**Problem statement:** The records are to be repeated exactly, and any images in them are to be dropped.

**Exercise input:**

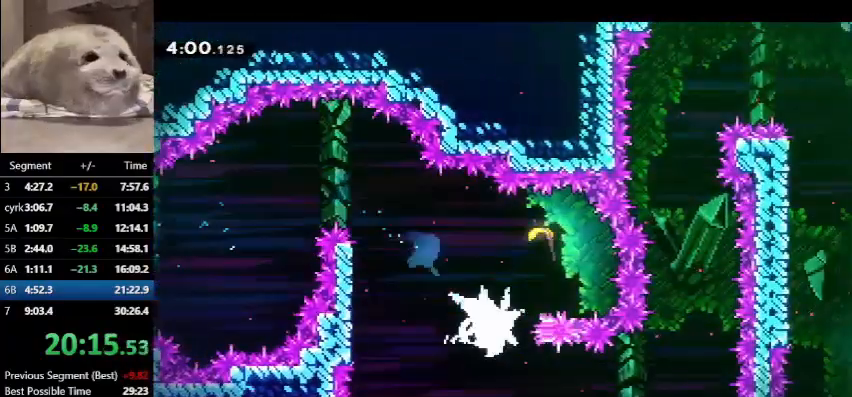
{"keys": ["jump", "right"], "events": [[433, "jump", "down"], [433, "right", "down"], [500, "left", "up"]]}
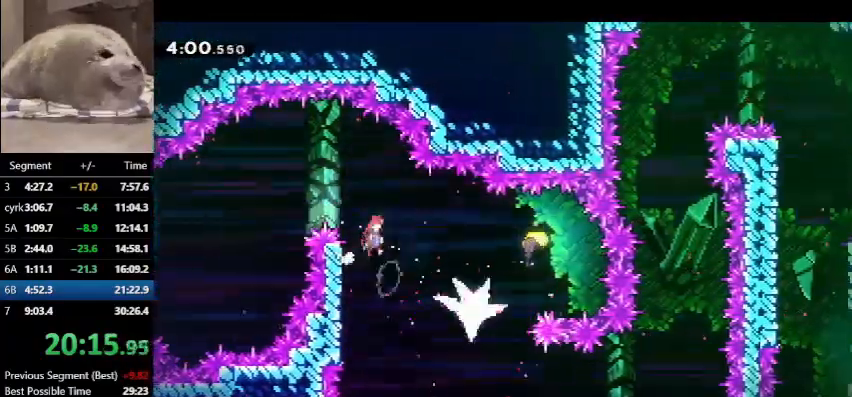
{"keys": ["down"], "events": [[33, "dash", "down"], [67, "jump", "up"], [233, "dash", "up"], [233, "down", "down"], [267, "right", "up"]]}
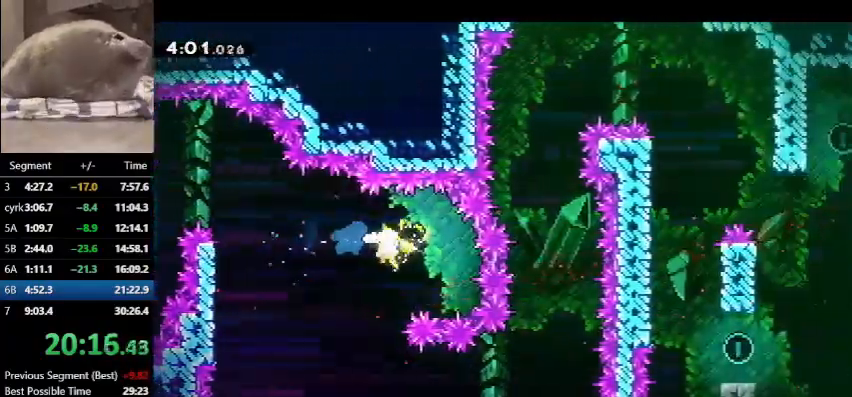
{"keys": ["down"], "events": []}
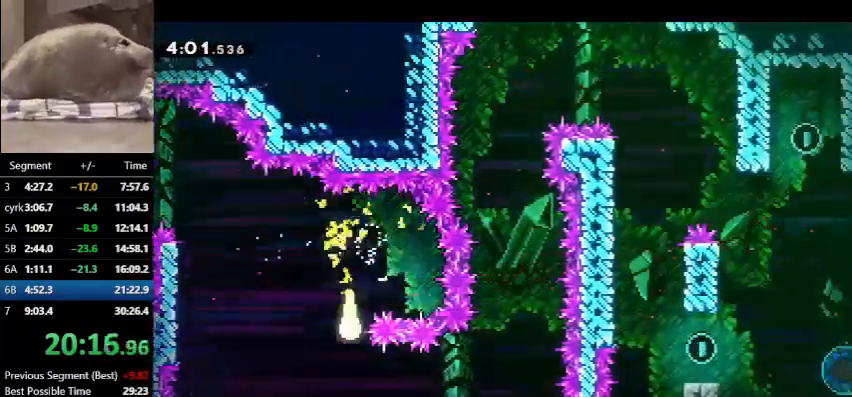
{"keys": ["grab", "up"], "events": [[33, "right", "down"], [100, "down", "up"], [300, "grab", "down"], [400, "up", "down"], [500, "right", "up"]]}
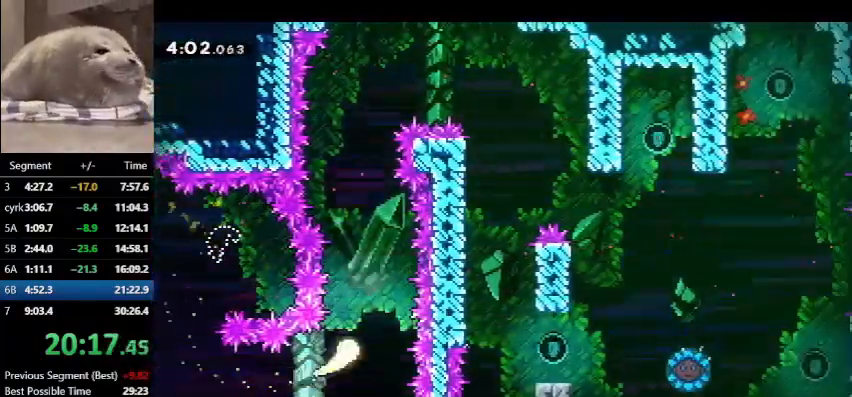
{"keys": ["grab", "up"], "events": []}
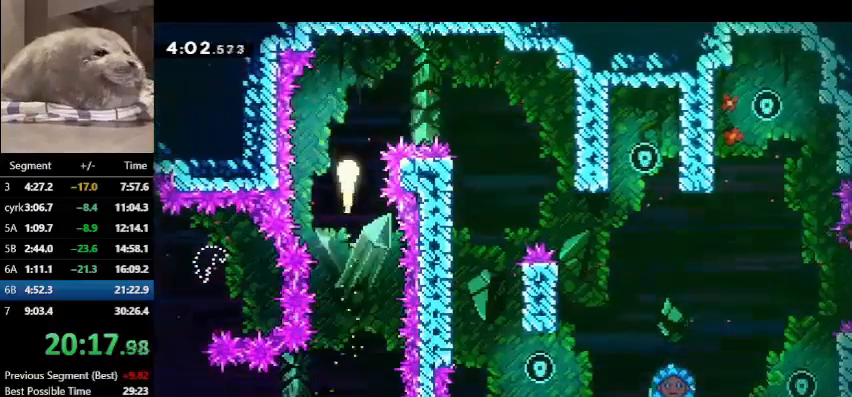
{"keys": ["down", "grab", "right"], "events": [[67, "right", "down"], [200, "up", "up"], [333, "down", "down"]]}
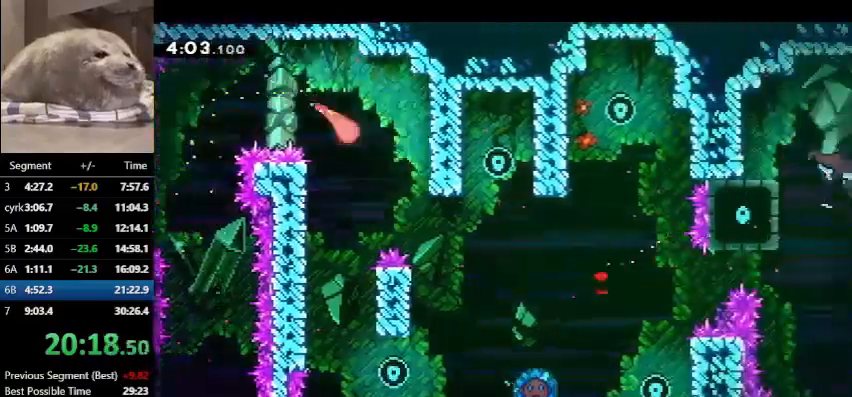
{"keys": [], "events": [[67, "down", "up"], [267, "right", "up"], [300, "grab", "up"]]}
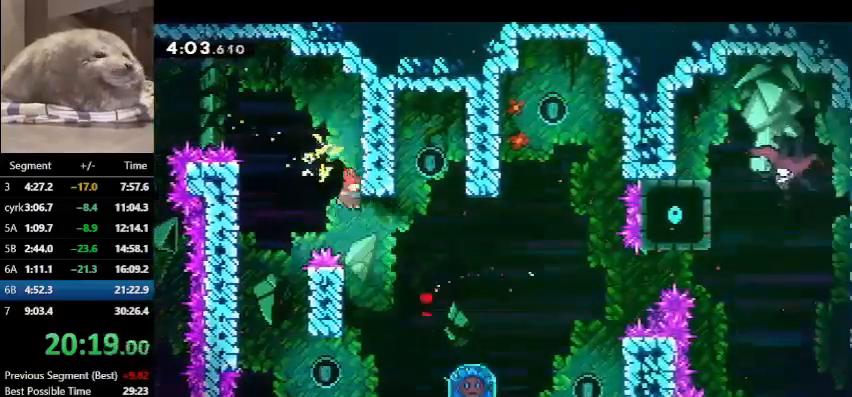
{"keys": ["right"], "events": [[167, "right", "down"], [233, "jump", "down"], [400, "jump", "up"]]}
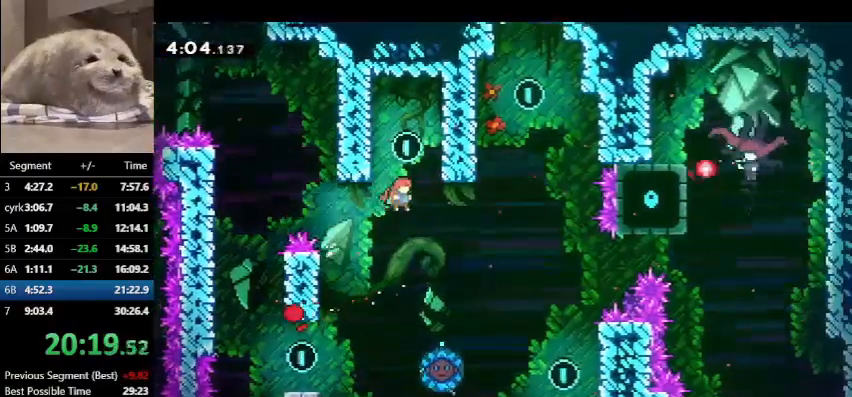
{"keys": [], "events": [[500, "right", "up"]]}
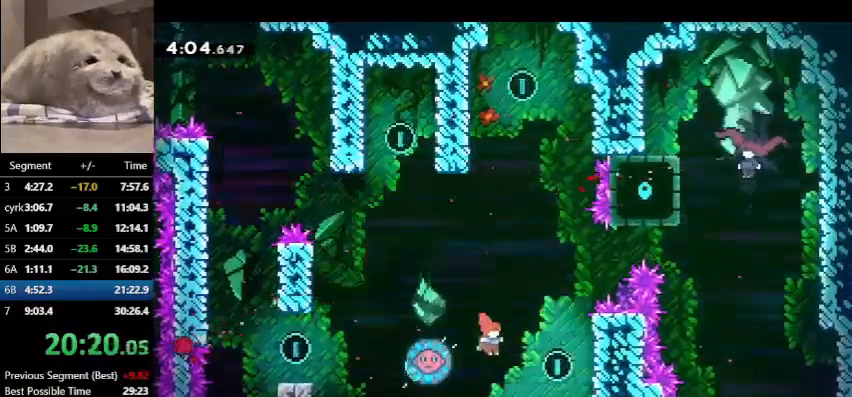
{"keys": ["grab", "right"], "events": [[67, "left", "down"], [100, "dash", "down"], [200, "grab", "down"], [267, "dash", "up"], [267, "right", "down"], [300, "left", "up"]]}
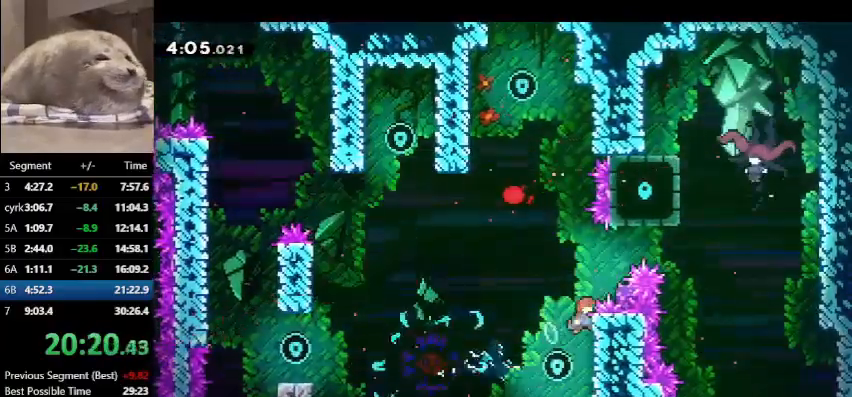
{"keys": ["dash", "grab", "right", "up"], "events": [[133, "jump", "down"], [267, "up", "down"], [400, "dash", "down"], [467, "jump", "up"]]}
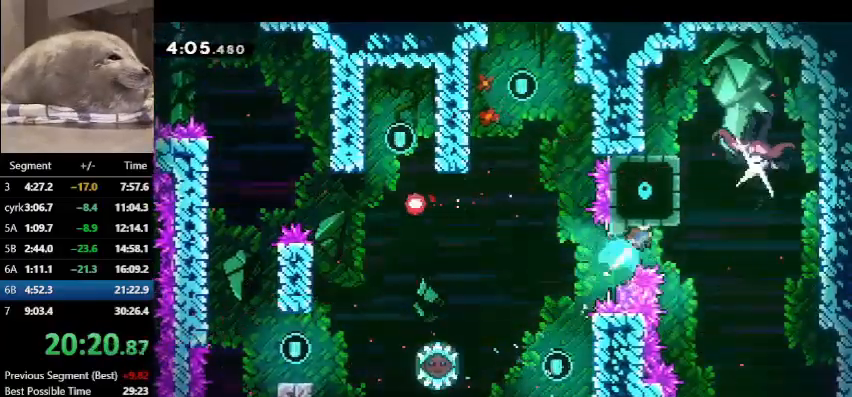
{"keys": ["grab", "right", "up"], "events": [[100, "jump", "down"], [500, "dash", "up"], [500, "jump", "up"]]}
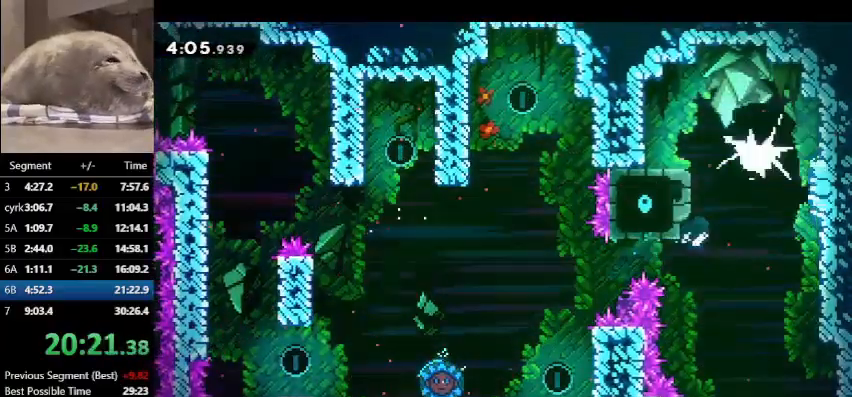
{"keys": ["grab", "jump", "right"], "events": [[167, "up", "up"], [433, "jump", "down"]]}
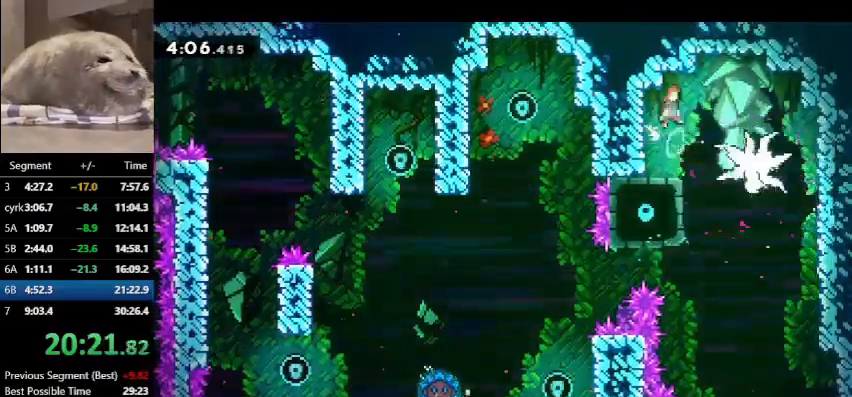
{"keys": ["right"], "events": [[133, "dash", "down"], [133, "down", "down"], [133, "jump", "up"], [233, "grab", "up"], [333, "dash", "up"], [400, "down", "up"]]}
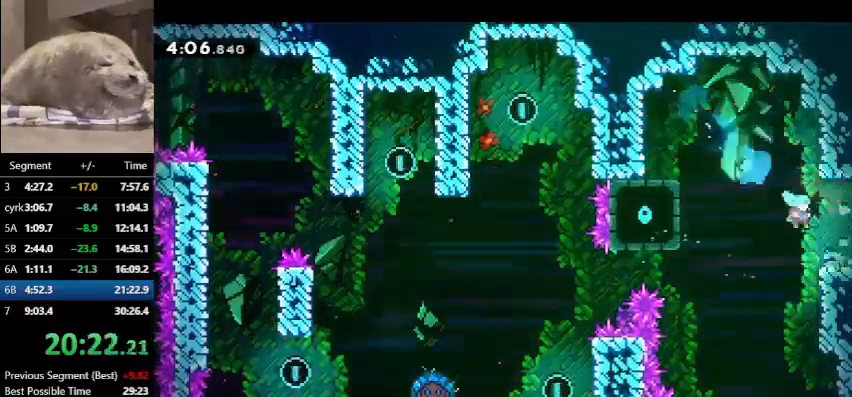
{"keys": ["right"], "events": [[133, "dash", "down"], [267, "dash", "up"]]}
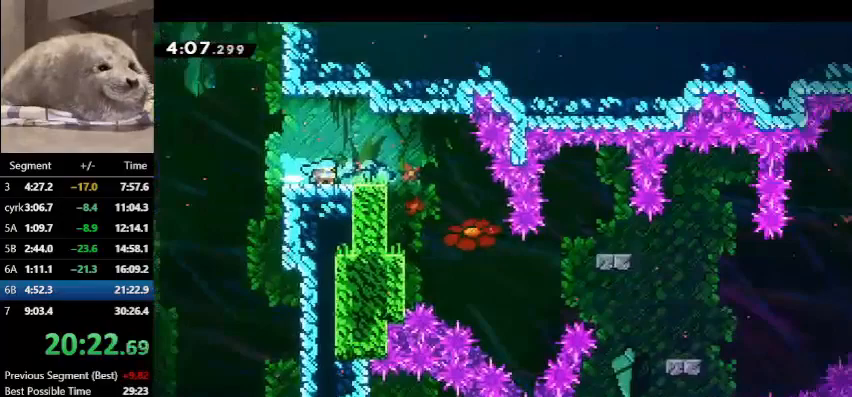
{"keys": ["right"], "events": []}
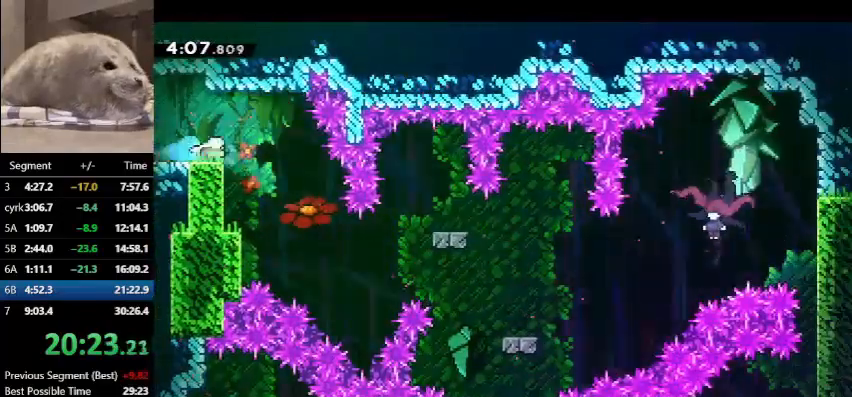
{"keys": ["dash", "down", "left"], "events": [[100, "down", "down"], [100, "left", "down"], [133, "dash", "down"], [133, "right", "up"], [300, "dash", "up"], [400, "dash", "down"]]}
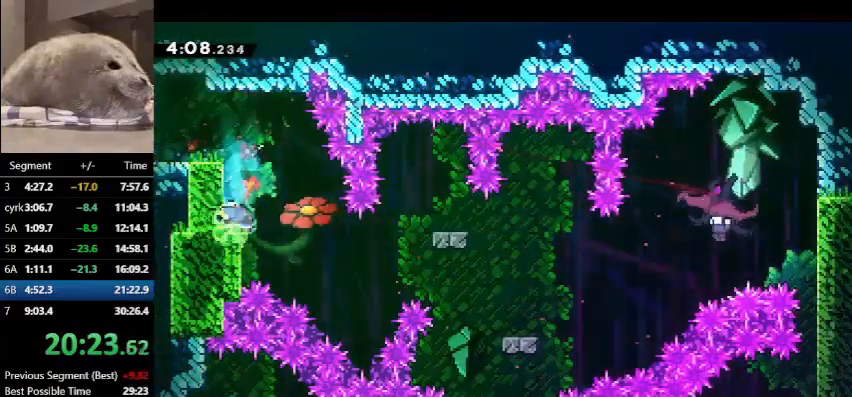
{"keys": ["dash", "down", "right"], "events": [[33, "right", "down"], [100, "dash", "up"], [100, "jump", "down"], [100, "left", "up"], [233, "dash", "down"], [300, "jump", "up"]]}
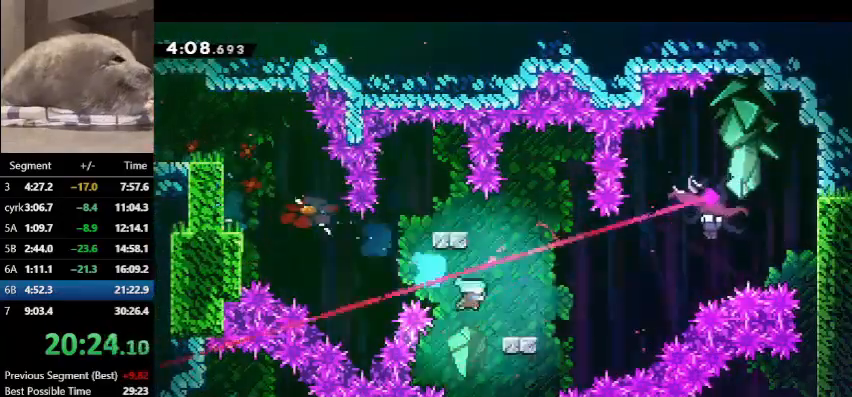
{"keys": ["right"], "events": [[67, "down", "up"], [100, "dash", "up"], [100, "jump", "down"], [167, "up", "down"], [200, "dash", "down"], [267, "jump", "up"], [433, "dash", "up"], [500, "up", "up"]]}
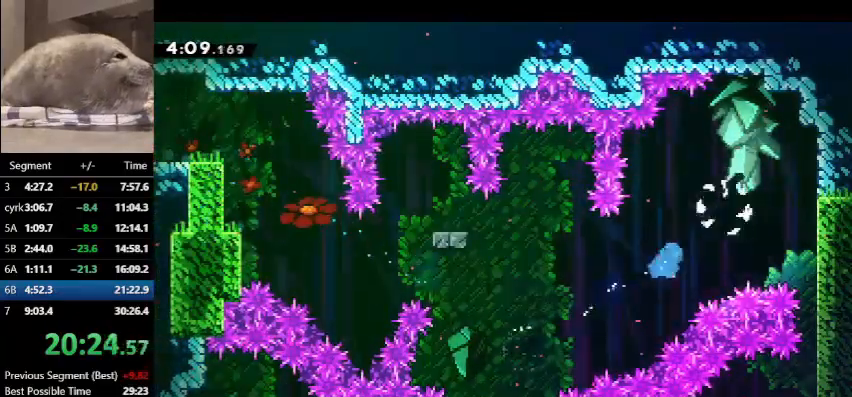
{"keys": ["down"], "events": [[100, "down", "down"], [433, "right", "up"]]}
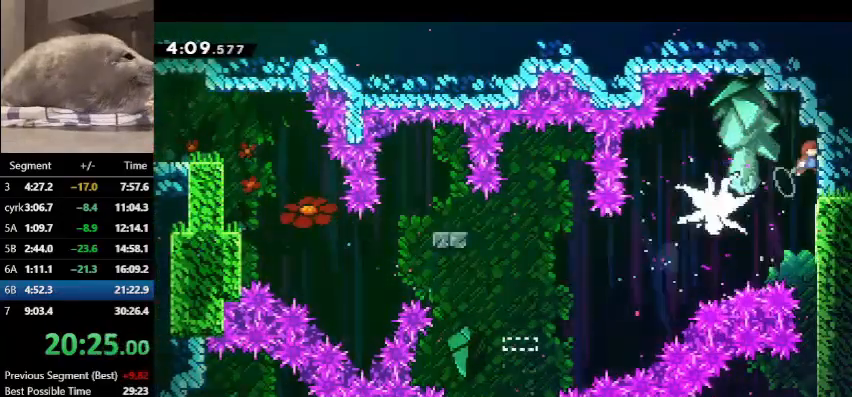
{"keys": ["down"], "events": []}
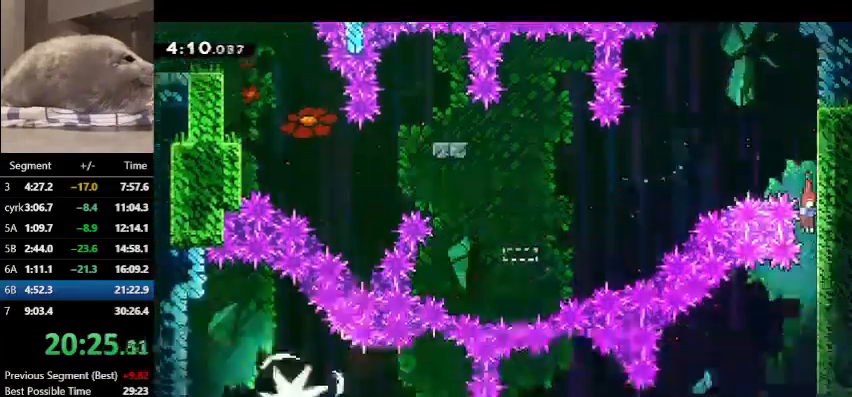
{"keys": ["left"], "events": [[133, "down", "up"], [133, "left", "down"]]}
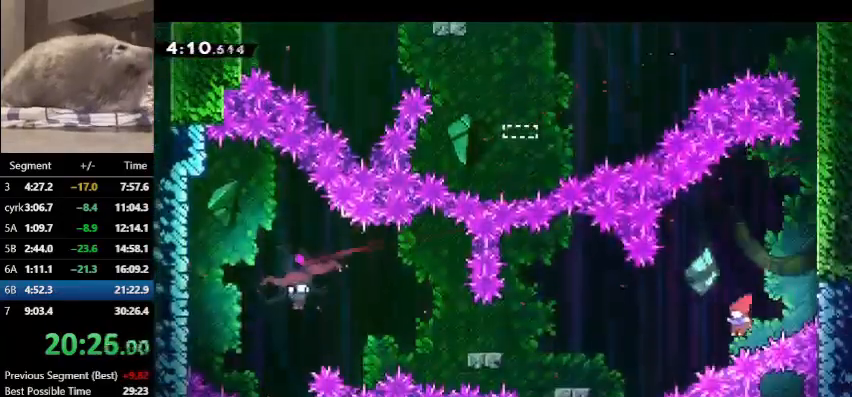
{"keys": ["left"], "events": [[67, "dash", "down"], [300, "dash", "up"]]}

**Written answer:**
{"keys": ["jump", "right"], "events": [[433, "jump", "down"], [433, "right", "down"], [500, "left", "up"]]}
{"keys": ["down"], "events": [[33, "dash", "down"], [67, "jump", "up"], [233, "dash", "up"], [233, "down", "down"], [267, "right", "up"]]}
{"keys": ["down"], "events": []}
{"keys": ["grab", "up"], "events": [[33, "right", "down"], [100, "down", "up"], [300, "grab", "down"], [400, "up", "down"], [500, "right", "up"]]}
{"keys": ["grab", "up"], "events": []}
{"keys": ["down", "grab", "right"], "events": [[67, "right", "down"], [200, "up", "up"], [333, "down", "down"]]}
{"keys": [], "events": [[67, "down", "up"], [267, "right", "up"], [300, "grab", "up"]]}
{"keys": ["right"], "events": [[167, "right", "down"], [233, "jump", "down"], [400, "jump", "up"]]}
{"keys": [], "events": [[500, "right", "up"]]}
{"keys": ["grab", "right"], "events": [[67, "left", "down"], [100, "dash", "down"], [200, "grab", "down"], [267, "dash", "up"], [267, "right", "down"], [300, "left", "up"]]}
{"keys": ["dash", "grab", "right", "up"], "events": [[133, "jump", "down"], [267, "up", "down"], [400, "dash", "down"], [467, "jump", "up"]]}
{"keys": ["grab", "right", "up"], "events": [[100, "jump", "down"], [500, "dash", "up"], [500, "jump", "up"]]}
{"keys": ["grab", "jump", "right"], "events": [[167, "up", "up"], [433, "jump", "down"]]}
{"keys": ["right"], "events": [[133, "dash", "down"], [133, "down", "down"], [133, "jump", "up"], [233, "grab", "up"], [333, "dash", "up"], [400, "down", "up"]]}
{"keys": ["right"], "events": [[133, "dash", "down"], [267, "dash", "up"]]}
{"keys": ["right"], "events": []}
{"keys": ["dash", "down", "left"], "events": [[100, "down", "down"], [100, "left", "down"], [133, "dash", "down"], [133, "right", "up"], [300, "dash", "up"], [400, "dash", "down"]]}
{"keys": ["dash", "down", "right"], "events": [[33, "right", "down"], [100, "dash", "up"], [100, "jump", "down"], [100, "left", "up"], [233, "dash", "down"], [300, "jump", "up"]]}
{"keys": ["right"], "events": [[67, "down", "up"], [100, "dash", "up"], [100, "jump", "down"], [167, "up", "down"], [200, "dash", "down"], [267, "jump", "up"], [433, "dash", "up"], [500, "up", "up"]]}
{"keys": ["down"], "events": [[100, "down", "down"], [433, "right", "up"]]}
{"keys": ["down"], "events": []}
{"keys": ["left"], "events": [[133, "down", "up"], [133, "left", "down"]]}
{"keys": ["left"], "events": [[67, "dash", "down"], [300, "dash", "up"]]}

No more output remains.